Plugging in ${\mu}_{i} = {\mu}_{i}^{\text{*}} + R T \ln {\chi}_{i}$, we get:

$\boldsymbol{\Delta {S}_{\text{mix"^"id}}} = - {\sum}_{i} {n}_{i} {\left(\frac{\partial \left[R T \ln {\chi}_{i}\right]}{\partial T}\right)}_{P , {n}_{j \ne i}}$

$= \boldsymbol{- R {\sum}_{i} {n}_{i} \ln {\chi}_{i}}$

which if you notice, means that the enthalpy of mixing also follows:

DeltaG_"mix"^"id" + TDeltaS_"mix"^"id" = bb(DeltaH_"mix"^"id")
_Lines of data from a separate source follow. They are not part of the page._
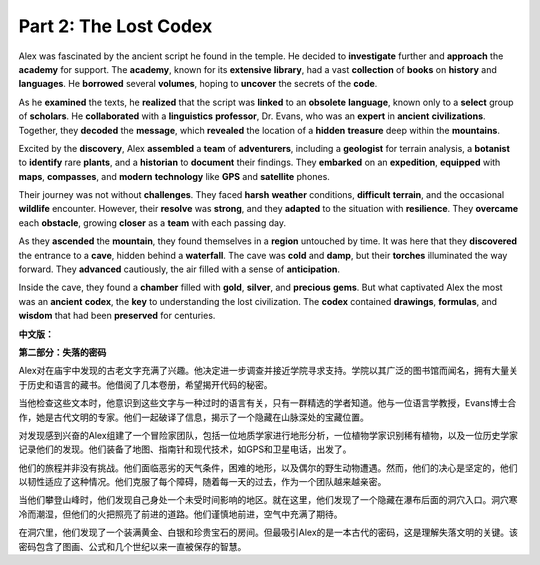 **Part 2: The Lost Codex**
=================================

Alex was fascinated by the ancient script he found in the temple. He decided to **investigate** further and **approach** the **academy** for support. The **academy**, known for its **extensive** **library**, had a vast **collection** of **books** on **history** and **languages**. He **borrowed** several **volumes**, hoping to **uncover** the secrets of the **code**.

As he **examined** the texts, he **realized** that the script was **linked** to an **obsolete** **language**, known only to a **select** group of **scholars**. He **collaborated** with a **linguistics** **professor**, Dr. Evans, who was an **expert** in **ancient** **civilizations**. Together, they **decoded** the **message**, which **revealed** the location of a **hidden** **treasure** deep within the **mountains**.

Excited by the **discovery**, Alex **assembled** a **team** of **adventurers**, including a **geologist** for terrain analysis, a **botanist** to **identify** rare **plants**, and a **historian** to **document** their findings. They **embarked** on an **expedition**, **equipped** with **maps**, **compasses**, and **modern** **technology** like **GPS** and **satellite** phones.

Their journey was not without **challenges**. They faced **harsh** **weather** conditions, **difficult** **terrain**, and the occasional **wildlife** encounter. However, their **resolve** was **strong**, and they **adapted** to the situation with **resilience**. They **overcame** each **obstacle**, growing **closer** as a **team** with each passing day.

As they **ascended** the **mountain**, they found themselves in a **region** untouched by time. It was here that they **discovered** the entrance to a **cave**, hidden behind a **waterfall**. The cave was **cold** and **damp**, but their **torches** illuminated the way forward. They **advanced** cautiously, the air filled with a sense of **anticipation**.

Inside the cave, they found a **chamber** filled with **gold**, **silver**, and **precious** **gems**. But what captivated Alex the most was an **ancient** **codex**, the **key** to understanding the lost civilization. The **codex** contained **drawings**, **formulas**, and **wisdom** that had been **preserved** for centuries.

**中文版：**

**第二部分：失落的密码**

Alex对在庙宇中发现的古老文字充满了兴趣。他决定进一步调查并接近学院寻求支持。学院以其广泛的图书馆而闻名，拥有大量关于历史和语言的藏书。他借阅了几本卷册，希望揭开代码的秘密。

当他检查这些文本时，他意识到这些文字与一种过时的语言有关，只有一群精选的学者知道。他与一位语言学教授，Evans博士合作，她是古代文明的专家。他们一起破译了信息，揭示了一个隐藏在山脉深处的宝藏位置。

对发现感到兴奋的Alex组建了一个冒险家团队，包括一位地质学家进行地形分析，一位植物学家识别稀有植物，以及一位历史学家记录他们的发现。他们装备了地图、指南针和现代技术，如GPS和卫星电话，出发了。

他们的旅程并非没有挑战。他们面临恶劣的天气条件，困难的地形，以及偶尔的野生动物遭遇。然而，他们的决心是坚定的，他们以韧性适应了这种情况。他们克服了每个障碍，随着每一天的过去，作为一个团队越来越亲密。

当他们攀登山峰时，他们发现自己身处一个未受时间影响的地区。就在这里，他们发现了一个隐藏在瀑布后面的洞穴入口。洞穴寒冷而潮湿，但他们的火把照亮了前进的道路。他们谨慎地前进，空气中充满了期待。

在洞穴里，他们发现了一个装满黄金、白银和珍贵宝石的房间。但最吸引Alex的是一本古代的密码，这是理解失落文明的关键。该密码包含了图画、公式和几个世纪以来一直被保存的智慧。

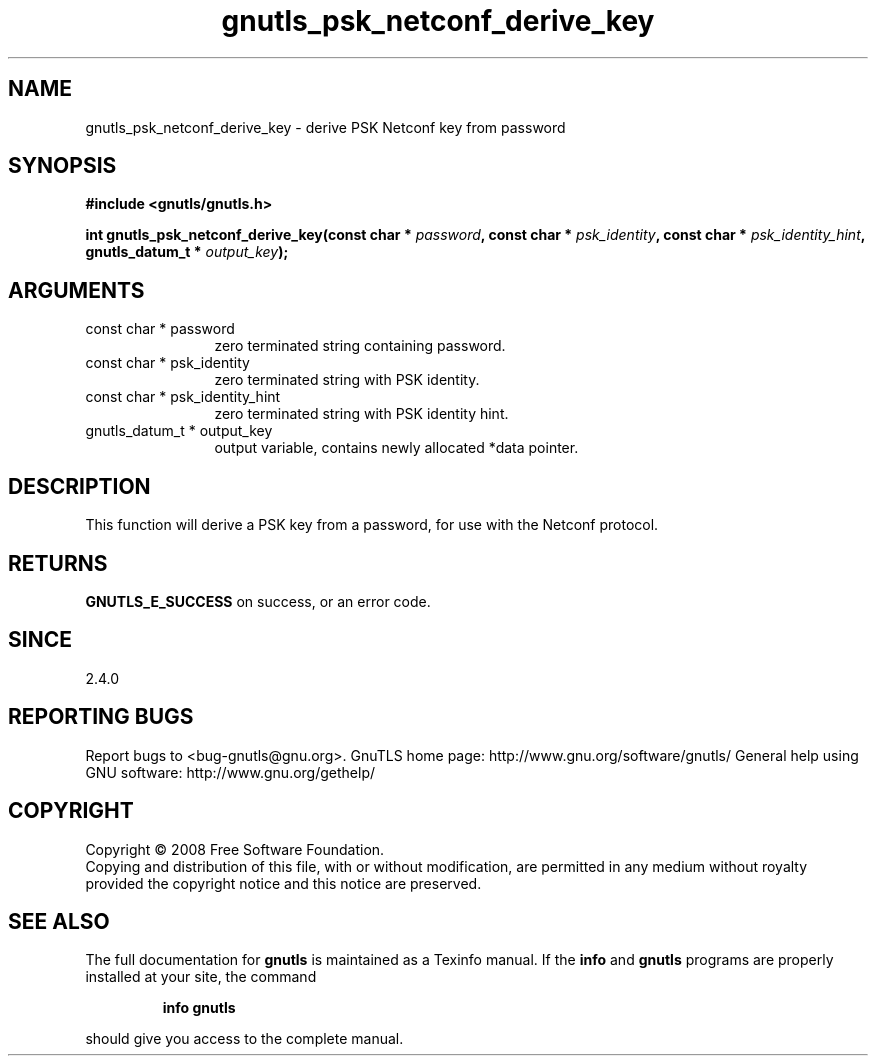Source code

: .\" DO NOT MODIFY THIS FILE!  It was generated by gdoc.
.TH "gnutls_psk_netconf_derive_key" 3 "2.8.6" "gnutls" "gnutls"
.SH NAME
gnutls_psk_netconf_derive_key \- derive PSK Netconf key from password
.SH SYNOPSIS
.B #include <gnutls/gnutls.h>
.sp
.BI "int gnutls_psk_netconf_derive_key(const char * " password ", const char * " psk_identity ", const char * " psk_identity_hint ", gnutls_datum_t * " output_key ");"
.SH ARGUMENTS
.IP "const char * password" 12
zero terminated string containing password.
.IP "const char * psk_identity" 12
zero terminated string with PSK identity.
.IP "const char * psk_identity_hint" 12
zero terminated string with PSK identity hint.
.IP "gnutls_datum_t * output_key" 12
output variable, contains newly allocated *data pointer.
.SH "DESCRIPTION"
This function will derive a PSK key from a password, for use with
the Netconf protocol.
.SH "RETURNS"
\fBGNUTLS_E_SUCCESS\fP on success, or an error code.
.SH "SINCE"
2.4.0
.SH "REPORTING BUGS"
Report bugs to <bug-gnutls@gnu.org>.
GnuTLS home page: http://www.gnu.org/software/gnutls/
General help using GNU software: http://www.gnu.org/gethelp/
.SH COPYRIGHT
Copyright \(co 2008 Free Software Foundation.
.br
Copying and distribution of this file, with or without modification,
are permitted in any medium without royalty provided the copyright
notice and this notice are preserved.
.SH "SEE ALSO"
The full documentation for
.B gnutls
is maintained as a Texinfo manual.  If the
.B info
and
.B gnutls
programs are properly installed at your site, the command
.IP
.B info gnutls
.PP
should give you access to the complete manual.
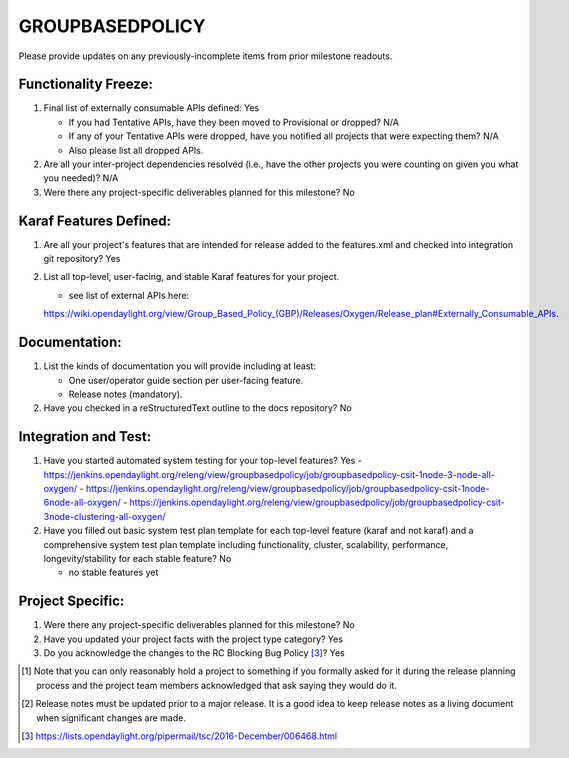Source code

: ================
GROUPBASEDPOLICY
================

Please provide updates on any previously-incomplete items from prior milestone
readouts.

Functionality Freeze:
---------------------

1. Final list of externally consumable APIs defined: Yes

   - If you had Tentative APIs, have they been moved to Provisional or dropped?
     N/A
   - If any of your Tentative APIs were dropped, have you notified all projects
     that were expecting them? N/A
   - Also please list all dropped APIs.

2. Are all your inter-project dependencies resolved (i.e., have the other
   projects you were counting on given you what you needed)? N/A
   
3. Were there any project-specific deliverables planned for this milestone?
   No

Karaf Features Defined:
-----------------------

1. Are all your project's features that are intended for release added to the
   features.xml and checked into integration git repository? Yes

2. List all top-level, user-facing, and stable Karaf features for your project.

   - see list of external APIs here: 
   https://wiki.opendaylight.org/view/Group_Based_Policy_(GBP)/Releases/Oxygen/Release_plan#Externally_Consumable_APIs.

Documentation:
--------------

1. List the kinds of documentation you will provide including at least:

   - One user/operator guide section per user-facing feature.
   - Release notes (mandatory).

2. Have you checked in a reStructuredText outline to the docs repository? No

Integration and Test:
---------------------

1. Have you started automated system testing for your top-level features?
   Yes
   - https://jenkins.opendaylight.org/releng/view/groupbasedpolicy/job/groupbasedpolicy-csit-1node-3-node-all-oxygen/
   - https://jenkins.opendaylight.org/releng/view/groupbasedpolicy/job/groupbasedpolicy-csit-1node-6node-all-oxygen/
   - https://jenkins.opendaylight.org/releng/view/groupbasedpolicy/job/groupbasedpolicy-csit-3node-clustering-all-oxygen/

2. Have you filled out basic system test plan template for each top-level
   feature (karaf and not karaf) and a comprehensive system test plan template
   including functionality, cluster, scalability, performance,
   longevity/stability for each stable feature? No

   - no stable features yet

Project Specific:
-----------------

1. Were there any project-specific deliverables planned for this milestone?
   No

2. Have you updated your project facts with the project type category? Yes

3. Do you acknowledge the changes to the RC Blocking Bug Policy [3]_? Yes

.. [1] Note that you can only reasonably hold a project to something if you
       formally asked for it during the release planning process and the project
       team members acknowledged that ask saying they would do it.
.. [2] Release notes must be updated prior to a major release. It is a good idea
       to keep release notes as a living document when significant changes are
       made.
.. [3] https://lists.opendaylight.org/pipermail/tsc/2016-December/006468.html
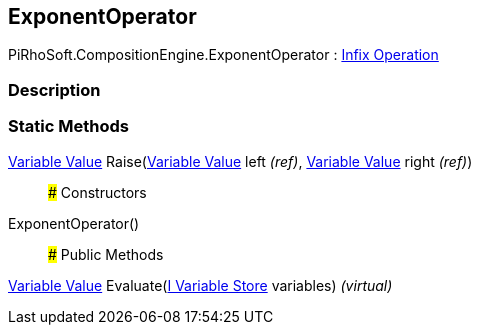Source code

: [#reference/exponent-operator]

## ExponentOperator

PiRhoSoft.CompositionEngine.ExponentOperator : <<manual/infix-operation,Infix Operation>>

### Description

### Static Methods

<<manual/variable-value,Variable Value>> Raise(<<manual/variable-value&,Variable Value>> left _(ref)_, <<manual/variable-value&,Variable Value>> right _(ref)_)::

### Constructors

ExponentOperator()::

### Public Methods

<<manual/variable-value,Variable Value>> Evaluate(<<manual/i-variable-store,I Variable Store>> variables) _(virtual)_::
$= R T {\sum}_{i} {n}_{i} \ln {\chi}_{i} - R T {\sum}_{i} {n}_{i} \ln {\chi}_{i} = \boldsymbol{0}$

where ${\chi}_{i} = \frac{{n}_{i}}{{n}_{1} + {n}_{2} + . . . + {n}_{N}}$ is the $\text{mol}$ fraction f $i$ in solution.

IDEALLY-DILUTE SOLUTIONS

In this scenario, there is very little solute and a lot of solvent. In this case, we differentiate between the solute and solvent and explicitly write solute as $i$ and solvent as $A$, giving us similar quantities as before.

For the solutes:

bb(DeltaV_"mix"^"id") = sum_(A) n_Acancel((barV_A - barV_A^"*"))^0 + bb(sum_(i ne A) n_i(barV_i - barV_i^"*"))
bb(DeltaG_"mix"^"id") = sum_(A) n_Acancel((mu_A - mu_A^"*"))^0 + bb(RTsum_(i ne A) n_ilnchi_i)
bb(DeltaS_"mix"^"id") = sum_(A) n_Acancel((-((delmu_A)/(delT))_(P, n_(A ne B)) - -((delmu_A^"*")/(delT))_(P, n_(A ne B))))^0 + bb( -Rsum_(i ne A) n_ilnchi_i)
bb(DeltaH_"mix"^"id") = sum_(A) n_Acancel((barH_A - barH_A^"*"))^0 + bb(sum_(i ne A) n_i(barH_i - barH_i^"*"))

For the solvents:

They behave like the pure $A$ (i.e. by itself, not in solution), since in an ideally-dilute solution, there is mostly solvent. So, they follow the same equations as in ideal solutions, just with a different subscript, $A$ instead of $i$ or $j$.